Saved data entries:
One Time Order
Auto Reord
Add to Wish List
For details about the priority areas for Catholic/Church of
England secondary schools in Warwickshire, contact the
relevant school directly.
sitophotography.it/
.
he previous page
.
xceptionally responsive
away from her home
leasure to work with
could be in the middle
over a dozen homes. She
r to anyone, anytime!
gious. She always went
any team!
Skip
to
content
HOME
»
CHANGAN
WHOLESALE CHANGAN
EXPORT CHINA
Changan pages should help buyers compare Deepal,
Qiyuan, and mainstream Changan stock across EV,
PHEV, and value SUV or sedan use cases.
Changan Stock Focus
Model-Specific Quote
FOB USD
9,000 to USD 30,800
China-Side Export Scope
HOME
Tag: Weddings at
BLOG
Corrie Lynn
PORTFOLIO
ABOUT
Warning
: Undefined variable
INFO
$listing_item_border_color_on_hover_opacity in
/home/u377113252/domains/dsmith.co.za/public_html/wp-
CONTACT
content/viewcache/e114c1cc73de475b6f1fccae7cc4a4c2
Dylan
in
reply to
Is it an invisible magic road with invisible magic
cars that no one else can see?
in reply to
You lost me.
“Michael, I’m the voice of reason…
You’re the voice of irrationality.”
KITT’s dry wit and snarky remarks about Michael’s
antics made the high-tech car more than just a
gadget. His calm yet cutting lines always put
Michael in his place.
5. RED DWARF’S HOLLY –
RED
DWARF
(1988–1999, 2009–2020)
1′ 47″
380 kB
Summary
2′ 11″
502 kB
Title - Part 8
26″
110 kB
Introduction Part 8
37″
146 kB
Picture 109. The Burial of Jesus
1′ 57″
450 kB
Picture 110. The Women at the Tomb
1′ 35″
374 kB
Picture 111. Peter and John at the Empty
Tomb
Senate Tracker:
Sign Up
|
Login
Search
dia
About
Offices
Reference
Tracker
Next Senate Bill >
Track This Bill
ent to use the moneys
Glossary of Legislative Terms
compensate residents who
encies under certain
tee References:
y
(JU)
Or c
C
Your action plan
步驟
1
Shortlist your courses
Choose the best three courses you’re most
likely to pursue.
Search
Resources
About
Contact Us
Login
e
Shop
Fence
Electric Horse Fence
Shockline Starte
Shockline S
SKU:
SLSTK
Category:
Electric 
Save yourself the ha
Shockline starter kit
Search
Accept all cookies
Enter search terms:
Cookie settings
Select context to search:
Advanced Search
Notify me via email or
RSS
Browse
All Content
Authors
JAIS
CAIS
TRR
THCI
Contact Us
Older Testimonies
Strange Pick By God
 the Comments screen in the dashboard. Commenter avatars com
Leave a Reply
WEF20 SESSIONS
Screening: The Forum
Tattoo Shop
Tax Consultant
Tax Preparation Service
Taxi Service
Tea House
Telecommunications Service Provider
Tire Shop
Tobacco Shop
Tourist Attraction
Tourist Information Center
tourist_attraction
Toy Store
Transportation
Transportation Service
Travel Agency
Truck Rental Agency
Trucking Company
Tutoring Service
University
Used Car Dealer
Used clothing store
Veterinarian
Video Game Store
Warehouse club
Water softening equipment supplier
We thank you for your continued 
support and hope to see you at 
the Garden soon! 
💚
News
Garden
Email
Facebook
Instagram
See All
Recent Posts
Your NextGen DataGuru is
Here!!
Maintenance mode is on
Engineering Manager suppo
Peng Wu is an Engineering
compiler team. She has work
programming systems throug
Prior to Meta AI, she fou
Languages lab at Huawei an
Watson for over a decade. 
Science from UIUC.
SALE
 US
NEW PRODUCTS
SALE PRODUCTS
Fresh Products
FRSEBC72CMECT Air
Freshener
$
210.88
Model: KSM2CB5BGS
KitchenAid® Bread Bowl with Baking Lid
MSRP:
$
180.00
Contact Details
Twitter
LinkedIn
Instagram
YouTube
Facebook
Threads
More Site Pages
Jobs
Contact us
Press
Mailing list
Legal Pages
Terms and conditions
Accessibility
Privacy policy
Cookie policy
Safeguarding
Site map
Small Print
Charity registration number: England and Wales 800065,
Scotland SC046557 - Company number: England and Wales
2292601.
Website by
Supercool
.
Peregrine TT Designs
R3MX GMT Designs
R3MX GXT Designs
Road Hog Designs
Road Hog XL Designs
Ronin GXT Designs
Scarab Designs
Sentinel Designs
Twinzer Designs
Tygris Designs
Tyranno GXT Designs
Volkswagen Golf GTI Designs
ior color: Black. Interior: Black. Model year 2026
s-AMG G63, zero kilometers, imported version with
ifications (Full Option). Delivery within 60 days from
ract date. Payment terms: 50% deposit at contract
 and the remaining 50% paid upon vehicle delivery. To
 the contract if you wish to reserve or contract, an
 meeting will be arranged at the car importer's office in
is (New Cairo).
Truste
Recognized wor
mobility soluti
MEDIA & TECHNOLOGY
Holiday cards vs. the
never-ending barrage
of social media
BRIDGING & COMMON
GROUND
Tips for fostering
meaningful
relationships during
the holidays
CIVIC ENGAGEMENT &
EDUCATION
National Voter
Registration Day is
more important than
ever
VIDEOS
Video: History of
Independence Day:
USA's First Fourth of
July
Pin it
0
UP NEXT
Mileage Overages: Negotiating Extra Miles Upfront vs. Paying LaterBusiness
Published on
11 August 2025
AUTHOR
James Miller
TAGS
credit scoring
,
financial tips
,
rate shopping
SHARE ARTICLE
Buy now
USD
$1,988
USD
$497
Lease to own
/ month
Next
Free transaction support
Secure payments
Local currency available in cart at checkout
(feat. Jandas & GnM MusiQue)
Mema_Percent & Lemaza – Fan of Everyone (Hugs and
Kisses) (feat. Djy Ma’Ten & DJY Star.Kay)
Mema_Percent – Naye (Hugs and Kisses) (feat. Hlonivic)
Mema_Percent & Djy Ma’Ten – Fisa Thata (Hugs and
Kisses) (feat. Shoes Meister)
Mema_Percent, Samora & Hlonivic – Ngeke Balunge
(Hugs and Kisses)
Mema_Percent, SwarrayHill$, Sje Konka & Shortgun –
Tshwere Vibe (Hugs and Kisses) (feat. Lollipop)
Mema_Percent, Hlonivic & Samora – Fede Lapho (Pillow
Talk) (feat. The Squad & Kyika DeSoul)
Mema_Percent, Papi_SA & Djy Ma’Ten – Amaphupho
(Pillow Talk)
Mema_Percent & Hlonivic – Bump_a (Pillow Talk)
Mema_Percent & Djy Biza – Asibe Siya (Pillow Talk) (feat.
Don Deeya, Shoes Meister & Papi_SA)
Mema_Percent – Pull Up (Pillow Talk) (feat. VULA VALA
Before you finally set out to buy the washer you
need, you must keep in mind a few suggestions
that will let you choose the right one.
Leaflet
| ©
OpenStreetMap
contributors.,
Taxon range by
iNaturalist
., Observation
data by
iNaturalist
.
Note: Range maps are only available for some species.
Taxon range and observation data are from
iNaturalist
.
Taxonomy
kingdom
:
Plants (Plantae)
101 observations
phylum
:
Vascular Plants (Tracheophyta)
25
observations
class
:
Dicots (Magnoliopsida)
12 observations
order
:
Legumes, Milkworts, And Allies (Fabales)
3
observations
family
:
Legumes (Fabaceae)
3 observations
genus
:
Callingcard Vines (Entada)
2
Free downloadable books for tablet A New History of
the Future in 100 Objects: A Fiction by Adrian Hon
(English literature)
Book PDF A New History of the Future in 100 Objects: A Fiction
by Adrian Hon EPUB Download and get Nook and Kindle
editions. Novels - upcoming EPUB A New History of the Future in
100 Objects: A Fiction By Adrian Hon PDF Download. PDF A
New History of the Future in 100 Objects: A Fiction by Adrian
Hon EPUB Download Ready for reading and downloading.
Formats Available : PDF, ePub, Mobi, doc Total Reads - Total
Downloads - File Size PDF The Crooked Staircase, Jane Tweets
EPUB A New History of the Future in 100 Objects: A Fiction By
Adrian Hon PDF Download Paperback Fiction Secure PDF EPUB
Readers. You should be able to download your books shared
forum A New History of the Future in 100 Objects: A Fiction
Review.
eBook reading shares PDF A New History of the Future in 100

Your task:
Read through the data above. Report each line that has the word "Picture".

Response:
Picture 109. The Burial of Jesus
Picture 110. The Women at the Tomb
Picture 111. Peter and John at the Empty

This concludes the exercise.